Americans are Fans of Germany
There is one thing that I have already been able to confirm during my time here: Americans really are fans of Germany. There are numerous beer gardens advertising Bavarian weisswurst sausages and pretzels. Chunks of the Berlin Wall are scattered all over the city. Even some of the Bundesliga soccer matches are broadcast live.
By Lara Hansen
Consequently, most people here associate Germany with Hofbräu beer, Berlin, and the Bundesliga soccer league. When I tell them about where I come from, a region with endless dikes, fresh fish sandwiches, and Flensburger beer, they prick up their ears in surprise – this is a totally unfamiliar version of Germany. I can even greet people here with a friendly “Moin” without provoking any suspicious glances. After all, in the local southern drawl the word “morning” comes out sounding pretty similar to our North German Moin. That said, the people of Washington tend to exhibit a certain exuberance that is not typical for a North Frisian. A curt North German “‘Tschuldigung” (“sorry”) becomes a far more expansive “I’m so sorry, are you okay? Is there anything I can do to help you?” – quite a culture shock.
My host Nancy, however, is not nearly this exuberant and displays a cool North German detachment. That’s perhaps because she does, in fact, have North German ancestors. Her grandfather, whose last name was originally Muhlmeister, set off in 1890 on the long journey from Oldenburg to New York while her father and the rest of the family immigrated in the early 20th century to rejoin their father in New Jersey. One day, Nancy would like to travel to Northern Germany to explore her own roots. Nothing south of Hanover interests her. “My people are in the north,” says Nancy. Being a student from the far north of Germany, I am like a piece of living history in her house. This is not the only reason why she is hosting me, though. She also wanted to have a bit of fun and liven up the dreary month of February, which is just as rainy and snowy as it is back home, though not nearly as windy.
Keith, a war veteran and a good friend of Nancy, also invites German culture into his home by hosting interns. Though he does not have any German roots himself, he does have a very special relationship with Germany. Born and raised in a village in South Carolina, his first trip overseas was to Ansbach, Germany as a veteran at the tender age of 23. So what was his initial impression? “Good beer and very good food.” But there is one thing he will never forget: as a member of the artillery unit at the Berlin Wall, he witnessed the collapse of the Wall firsthand. “It was crazy. Everyone ran onto the highway, complete strangers hugged each other, and there was an incredible sense of euphoria in the air. I never again saw or experienced anything like it,” he recalls, visibly moved.

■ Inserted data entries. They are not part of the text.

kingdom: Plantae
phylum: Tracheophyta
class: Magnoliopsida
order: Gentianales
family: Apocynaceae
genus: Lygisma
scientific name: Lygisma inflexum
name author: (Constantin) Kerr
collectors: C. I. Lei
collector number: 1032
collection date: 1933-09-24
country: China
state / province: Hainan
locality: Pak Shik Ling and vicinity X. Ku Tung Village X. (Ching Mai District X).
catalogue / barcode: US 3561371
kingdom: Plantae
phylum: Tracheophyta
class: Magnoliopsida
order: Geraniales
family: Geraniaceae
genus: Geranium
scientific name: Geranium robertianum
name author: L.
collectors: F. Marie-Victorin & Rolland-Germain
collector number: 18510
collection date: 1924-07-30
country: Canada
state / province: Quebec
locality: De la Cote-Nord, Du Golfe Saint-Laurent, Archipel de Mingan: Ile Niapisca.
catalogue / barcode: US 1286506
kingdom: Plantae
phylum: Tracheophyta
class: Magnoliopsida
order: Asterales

A few years later, from 1995 to 1998, he ended up back in Germany, this time in Worms. During that trip, he made his way to Northern Germany for the first time, specifically to Hamburg. “The people were so tall,” laughs Keith. What’s more, he was finally able to swap Bavarian sausage for fresh fish. Being a Southerner, fish was something he had missed, so Hamburg turned out to offer some very welcome culinary relief. Keith hopes this won’t be his last visit to Germany. When he retires and can leave his current job at an IT company, he would like to spend at least five years living in Germany and attending college, ideally studying history. He is certainly ambitious in his pursuit of this dream; he reads German history books, listens to audiobooks, and watches the German news program Tagesschau daily. If he keeps on like this, it is not unlikely that he will soon be studying history at a German university. Until then, I will continue to familiarize Keith and Nancy with the North Frisian culture so that they find it just as natural to say “Moin” as they do “hello“ – hopefully, they will make a stop in the far north on their next visit to Germany.